Personal information
- Born: July 9, 1991 (age 34) Salinas, California, U.S.
- Listed height: 6 ft 2 in (1.88 m)
- Listed weight: 225 lb (102 kg)

Career information
- High school: Montgomery (AL) Carver
- College: Alabama State
- NFL draft: 2014: undrafted

Career history
- Green Bay Packers (2015–2016)*; Seattle Seahawks (2017)*; Toronto Argonauts (2017); Seattle Seahawks (2017)*; Columbus Lions (2018);
- * Offseason and/or practice squad member only
- Stats at Pro Football Reference

= Jamel Johnson =

American gridiron football player (born 1991)

Jamel Ojedita Johnson (born July 9, 1991) is an American former professional football wide receiver. He played college football at Alabama State, and was signed by the Green Bay Packers as an undrafted free agent in 2015.

==Professional career==

Pre-draft measurables
| Height | Weight | Arm length | Hand span | Wingspan | 40-yard dash | 10-yard split | 20-yard split | 20-yard shuttle | Three-cone drill | Vertical jump | Broad jump | Bench press |
| 6 ft 2+1⁄4 in (1.89 m) | 227 lb (103 kg) | 32+1⁄4 in (0.82 m) | 9+1⁄8 in (0.23 m) | 6 ft 6+1⁄4 in (1.99 m) | 4.58 s | 1.59 s | 2.63 s | 4.34 s | 6.78 s | 38.0 in (0.97 m) | 10 ft 3 in (3.12 m) | 18 reps |
All values are from Pro Day

===Green Bay Packers===
Johnson was signed to the Green Bay Packers' practice squad on December 8, 2015, after going undrafted in the 2014 NFL draft and unsigned for the entire 2014 NFL season. On January 18, 2016, he was re-signed by the Packers after finishing the season on the practice squad. Johnson was released by the Packers on August 29, 2016.
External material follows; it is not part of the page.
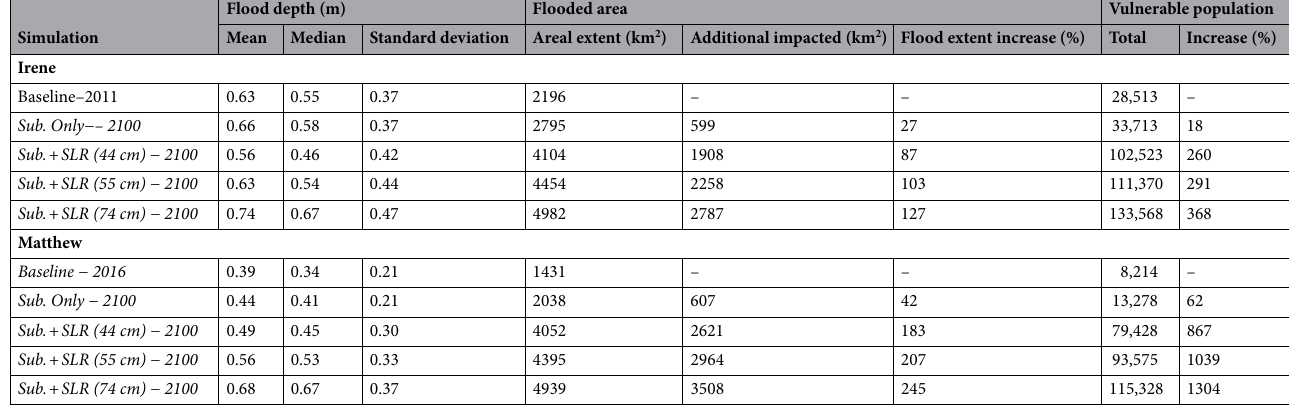
Table 2. ADCIRC simulation summary statistics for shown APES region. Areal overland extent determined as areas with positive water depths over the land surface as defined by the present-day DEM. Vulnerable population statistics derived from CIESIN 2017 datasets (2010 U.S. Census) 20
===Seattle Seahawks (first stint)===
On January 19, 2017, Johnson signed a reserve/future contract with the Seattle Seahawks. On May 9, 2017, he was released by the Seahawks.

===Toronto Argonauts===
On June 10, 2017, Johnson signed with the Toronto Argonauts of the Canadian Football League.

===Seattle Seahawks (second stint)===
On August 3, 2017, Johnson signed with the Seahawks. He was waived on August 16, 2017.

===Columbus Lions===
Veal signed with the Columbus Lions of the National Arena League in December 2017. He was released on April 19, 2018.